_EXERCISE OBJECTIVE_.
Two lines below mark the span: the one containing "X40572619Y-55704761D02*" and the one containing "X39715476Y-55895238D01*". Set down both, plus every line between, exactly as they stand, and nothing else.

_SOURCE DATA_.

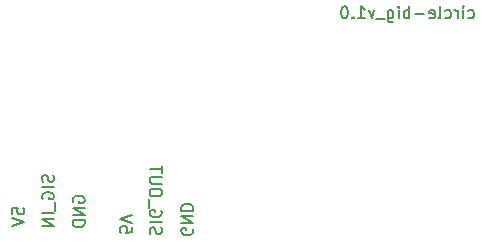
<source format=gbo>
%TF.GenerationSoftware,KiCad,Pcbnew,6.0.4-6f826c9f35~116~ubuntu20.04.1*%
%TF.CreationDate,2022-04-29T21:32:22-06:00*%
%TF.ProjectId,circle-big,63697263-6c65-42d6-9269-672e6b696361,rev?*%
%TF.SameCoordinates,Original*%
%TF.FileFunction,Legend,Bot*%
%TF.FilePolarity,Positive*%
%FSLAX46Y46*%
G04 Gerber Fmt 4.6, Leading zero omitted, Abs format (unit mm)*
G04 Created by KiCad (PCBNEW 6.0.4-6f826c9f35~116~ubuntu20.04.1) date 2022-04-29 21:32:22*
%MOMM*%
%LPD*%
G01*
G04 APERTURE LIST*
%ADD10C,0.150000*%
%ADD11R,1.700000X1.700000*%
%ADD12O,1.700000X1.700000*%
%ADD13C,3.200000*%
G04 APERTURE END LIST*
D10*
X39620238Y-59133333D02*
X39572619Y-58990476D01*
X39572619Y-58752380D01*
X39620238Y-58657142D01*
X39667857Y-58609523D01*
X39763095Y-58561904D01*
X39858333Y-58561904D01*
X39953571Y-58609523D01*
X40001190Y-58657142D01*
X40048809Y-58752380D01*
X40096428Y-58942857D01*
X40144047Y-59038095D01*
X40191666Y-59085714D01*
X40286904Y-59133333D01*
X40382142Y-59133333D01*
X40477380Y-59085714D01*
X40525000Y-59038095D01*
X40572619Y-58942857D01*
X40572619Y-58704761D01*
X40525000Y-58561904D01*
X39572619Y-58133333D02*
X40572619Y-58133333D01*
X40525000Y-57133333D02*
X40572619Y-57228571D01*
X40572619Y-57371428D01*
X40525000Y-57514285D01*
X40429761Y-57609523D01*
X40334523Y-57657142D01*
X40144047Y-57704761D01*
X40001190Y-57704761D01*
X39810714Y-57657142D01*
X39715476Y-57609523D01*
X39620238Y-57514285D01*
X39572619Y-57371428D01*
X39572619Y-57276190D01*
X39620238Y-57133333D01*
X39667857Y-57085714D01*
X40001190Y-57085714D01*
X40001190Y-57276190D01*
X39477380Y-56895238D02*
X39477380Y-56133333D01*
X40572619Y-55704761D02*
X40572619Y-55514285D01*
X40525000Y-55419047D01*
X40429761Y-55323809D01*
X40239285Y-55276190D01*
X39905952Y-55276190D01*
X39715476Y-55323809D01*
X39620238Y-55419047D01*
X39572619Y-55514285D01*
X39572619Y-55704761D01*
X39620238Y-55800000D01*
X39715476Y-55895238D01*
X39905952Y-55942857D01*
X40239285Y-55942857D01*
X40429761Y-55895238D01*
X40525000Y-55800000D01*
X40572619Y-55704761D01*
X40572619Y-54847619D02*
X39763095Y-54847619D01*
X39667857Y-54800000D01*
X39620238Y-54752380D01*
X39572619Y-54657142D01*
X39572619Y-54466666D01*
X39620238Y-54371428D01*
X39667857Y-54323809D01*
X39763095Y-54276190D01*
X40572619Y-54276190D01*
X40572619Y-53942857D02*
X40572619Y-53371428D01*
X39572619Y-53657142D02*
X40572619Y-53657142D01*
X31404761Y-54133333D02*
X31452380Y-54276190D01*
X31452380Y-54514285D01*
X31404761Y-54609523D01*
X31357142Y-54657142D01*
X31261904Y-54704761D01*
X31166666Y-54704761D01*
X31071428Y-54657142D01*
X31023809Y-54609523D01*
X30976190Y-54514285D01*
X30928571Y-54323809D01*
X30880952Y-54228571D01*
X30833333Y-54180952D01*
X30738095Y-54133333D01*
X30642857Y-54133333D01*
X30547619Y-54180952D01*
X30500000Y-54228571D01*
X30452380Y-54323809D01*
X30452380Y-54561904D01*
X30500000Y-54704761D01*
X31452380Y-55133333D02*
X30452380Y-55133333D01*
X30500000Y-56133333D02*
X30452380Y-56038095D01*
X30452380Y-55895238D01*
X30500000Y-55752380D01*
X30595238Y-55657142D01*
X30690476Y-55609523D01*
X30880952Y-55561904D01*
X31023809Y-55561904D01*
X31214285Y-55609523D01*
X31309523Y-55657142D01*
X31404761Y-55752380D01*
X31452380Y-55895238D01*
X31452380Y-55990476D01*
X31404761Y-56133333D01*
X31357142Y-56180952D01*
X31023809Y-56180952D01*
X31023809Y-55990476D01*
X31547619Y-56371428D02*
X31547619Y-57133333D01*
X31452380Y-57371428D02*
X30452380Y-57371428D01*
X31452380Y-57847619D02*
X30452380Y-57847619D01*
X31452380Y-58419047D01*
X30452380Y-58419047D01*
X33100000Y-56438095D02*
X33052380Y-56342857D01*
X33052380Y-56200000D01*
X33100000Y-56057142D01*
X33195238Y-55961904D01*
X33290476Y-55914285D01*
X33480952Y-55866666D01*
X33623809Y-55866666D01*
X33814285Y-55914285D01*
X33909523Y-55961904D01*
X34004761Y-56057142D01*
X34052380Y-56200000D01*
X34052380Y-56295238D01*
X34004761Y-56438095D01*
X33957142Y-56485714D01*
X33623809Y-56485714D01*
X33623809Y-56295238D01*
X34052380Y-56914285D02*
X33052380Y-56914285D01*
X34052380Y-57485714D01*
X33052380Y-57485714D01*
X34052380Y-57961904D02*
X33052380Y-57961904D01*
X33052380Y-58200000D01*
X33100000Y-58342857D01*
X33195238Y-58438095D01*
X33290476Y-58485714D01*
X33480952Y-58533333D01*
X33623809Y-58533333D01*
X33814285Y-58485714D01*
X33909523Y-58438095D01*
X34004761Y-58342857D01*
X34052380Y-58200000D01*
X34052380Y-57961904D01*
X66542857Y-40804761D02*
X66638095Y-40852380D01*
X66828571Y-40852380D01*
X66923809Y-40804761D01*
X66971428Y-40757142D01*
X67019047Y-40661904D01*
X67019047Y-40376190D01*
X66971428Y-40280952D01*
X66923809Y-40233333D01*
X66828571Y-40185714D01*
X66638095Y-40185714D01*
X66542857Y-40233333D01*
X66114285Y-40852380D02*
X66114285Y-40185714D01*
X66114285Y-39852380D02*
X66161904Y-39900000D01*
X66114285Y-39947619D01*
X66066666Y-39900000D01*
X66114285Y-39852380D01*
X66114285Y-39947619D01*
X65638095Y-40852380D02*
X65638095Y-40185714D01*
X65638095Y-40376190D02*
X65590476Y-40280952D01*
X65542857Y-40233333D01*
X65447619Y-40185714D01*
X65352380Y-40185714D01*
X64590476Y-40804761D02*
X64685714Y-40852380D01*
X64876190Y-40852380D01*
X64971428Y-40804761D01*
X65019047Y-40757142D01*
X65066666Y-40661904D01*
X65066666Y-40376190D01*
X65019047Y-40280952D01*
X64971428Y-40233333D01*
X64876190Y-40185714D01*
X64685714Y-40185714D01*
X64590476Y-40233333D01*
X64019047Y-40852380D02*
X64114285Y-40804761D01*
X64161904Y-40709523D01*
X64161904Y-39852380D01*
X63257142Y-40804761D02*
X63352380Y-40852380D01*
X63542857Y-40852380D01*
X63638095Y-40804761D01*
X63685714Y-40709523D01*
X63685714Y-40328571D01*
X63638095Y-40233333D01*
X63542857Y-40185714D01*
X63352380Y-40185714D01*
X63257142Y-40233333D01*
X63209523Y-40328571D01*
X63209523Y-40423809D01*
X63685714Y-40519047D01*
X62780952Y-40471428D02*
X62019047Y-40471428D01*
X61542857Y-40852380D02*
X61542857Y-39852380D01*
X61542857Y-40233333D02*
X61447619Y-40185714D01*
X61257142Y-40185714D01*
X61161904Y-40233333D01*
X61114285Y-40280952D01*
X61066666Y-40376190D01*
X61066666Y-40661904D01*
X61114285Y-40757142D01*
X61161904Y-40804761D01*
X61257142Y-40852380D01*
X61447619Y-40852380D01*
X61542857Y-40804761D01*
X60638095Y-40852380D02*
X60638095Y-40185714D01*
X60638095Y-39852380D02*
X60685714Y-39900000D01*
X60638095Y-39947619D01*
X60590476Y-39900000D01*
X60638095Y-39852380D01*
X60638095Y-39947619D01*
X59733333Y-40185714D02*
X59733333Y-40995238D01*
X59780952Y-41090476D01*
X59828571Y-41138095D01*
X59923809Y-41185714D01*
X60066666Y-41185714D01*
X60161904Y-41138095D01*
X59733333Y-40804761D02*
X59828571Y-40852380D01*
X60019047Y-40852380D01*
X60114285Y-40804761D01*
X60161904Y-40757142D01*
X60209523Y-40661904D01*
X60209523Y-40376190D01*
X60161904Y-40280952D01*
X60114285Y-40233333D01*
X60019047Y-40185714D01*
X59828571Y-40185714D01*
X59733333Y-40233333D01*
X59495238Y-40947619D02*
X58733333Y-40947619D01*
X58590476Y-40185714D02*
X58352380Y-40852380D01*
X58114285Y-40185714D01*
X57209523Y-40852380D02*
X57780952Y-40852380D01*
X57495238Y-40852380D02*
X57495238Y-39852380D01*
X57590476Y-39995238D01*
X57685714Y-40090476D01*
X57780952Y-40138095D01*
X56780952Y-40757142D02*
X56733333Y-40804761D01*
X56780952Y-40852380D01*
X56828571Y-40804761D01*
X56780952Y-40757142D01*
X56780952Y-40852380D01*
X56114285Y-39852380D02*
X56019047Y-39852380D01*
X55923809Y-39900000D01*
X55876190Y-39947619D01*
X55828571Y-40042857D01*
X55780952Y-40233333D01*
X55780952Y-40471428D01*
X55828571Y-40661904D01*
X55876190Y-40757142D01*
X55923809Y-40804761D01*
X56019047Y-40852380D01*
X56114285Y-40852380D01*
X56209523Y-40804761D01*
X56257142Y-40757142D01*
X56304761Y-40661904D01*
X56352380Y-40471428D01*
X56352380Y-40233333D01*
X56304761Y-40042857D01*
X56257142Y-39947619D01*
X56209523Y-39900000D01*
X56114285Y-39852380D01*
X27952380Y-57409523D02*
X27952380Y-56933333D01*
X28428571Y-56885714D01*
X28380952Y-56933333D01*
X28333333Y-57028571D01*
X28333333Y-57266666D01*
X28380952Y-57361904D01*
X28428571Y-57409523D01*
X28523809Y-57457142D01*
X28761904Y-57457142D01*
X28857142Y-57409523D01*
X28904761Y-57361904D01*
X28952380Y-57266666D01*
X28952380Y-57028571D01*
X28904761Y-56933333D01*
X28857142Y-56885714D01*
X27952380Y-57742857D02*
X28952380Y-58076190D01*
X27952380Y-58409523D01*
X38047619Y-58490476D02*
X38047619Y-58966666D01*
X37571428Y-59014285D01*
X37619047Y-58966666D01*
X37666666Y-58871428D01*
X37666666Y-58633333D01*
X37619047Y-58538095D01*
X37571428Y-58490476D01*
X37476190Y-58442857D01*
X37238095Y-58442857D01*
X37142857Y-58490476D01*
X37095238Y-58538095D01*
X37047619Y-58633333D01*
X37047619Y-58871428D01*
X37095238Y-58966666D01*
X37142857Y-59014285D01*
X38047619Y-58157142D02*
X37047619Y-57823809D01*
X38047619Y-57490476D01*
X43200000Y-58661904D02*
X43247619Y-58757142D01*
X43247619Y-58900000D01*
X43200000Y-59042857D01*
X43104761Y-59138095D01*
X43009523Y-59185714D01*
X42819047Y-59233333D01*
X42676190Y-59233333D01*
X42485714Y-59185714D01*
X42390476Y-59138095D01*
X42295238Y-59042857D01*
X42247619Y-58900000D01*
X42247619Y-58804761D01*
X42295238Y-58661904D01*
X42342857Y-58614285D01*
X42676190Y-58614285D01*
X42676190Y-58804761D01*
X42247619Y-58185714D02*
X43247619Y-58185714D01*
X42247619Y-57614285D01*
X43247619Y-57614285D01*
X42247619Y-57138095D02*
X43247619Y-57138095D01*
X43247619Y-56900000D01*
X43200000Y-56757142D01*
X43104761Y-56661904D01*
X43009523Y-56614285D01*
X42819047Y-56566666D01*
X42676190Y-56566666D01*
X42485714Y-56614285D01*
X42390476Y-56661904D01*
X42295238Y-56757142D01*
X42247619Y-56900000D01*
X42247619Y-57138095D01*
%LPC*%
D11*
%TO.C,J2*%
X42625000Y-60900000D03*
D12*
X40085000Y-60900000D03*
X37545000Y-60900000D03*
%TD*%
D13*
%TO.C,H1*%
X55707999Y-58700000D03*
%TD*%
%TO.C,H3*%
X60600000Y-30300000D03*
%TD*%
D11*
%TO.C,J1*%
X33515000Y-60500000D03*
D12*
X30975000Y-60500000D03*
X28435000Y-60500000D03*
%TD*%
D13*
%TO.C,H2*%
X35700000Y-30300000D03*
%TD*%
M02*

</source>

_EXERCISE RESPONSE_.
X40572619Y-55704761D02*
X40572619Y-55514285D01*
X40525000Y-55419047D01*
X40429761Y-55323809D01*
X40239285Y-55276190D01*
X39905952Y-55276190D01*
X39715476Y-55323809D01*
X39620238Y-55419047D01*
X39572619Y-55514285D01*
X39572619Y-55704761D01*
X39620238Y-55800000D01*
X39715476Y-55895238D01*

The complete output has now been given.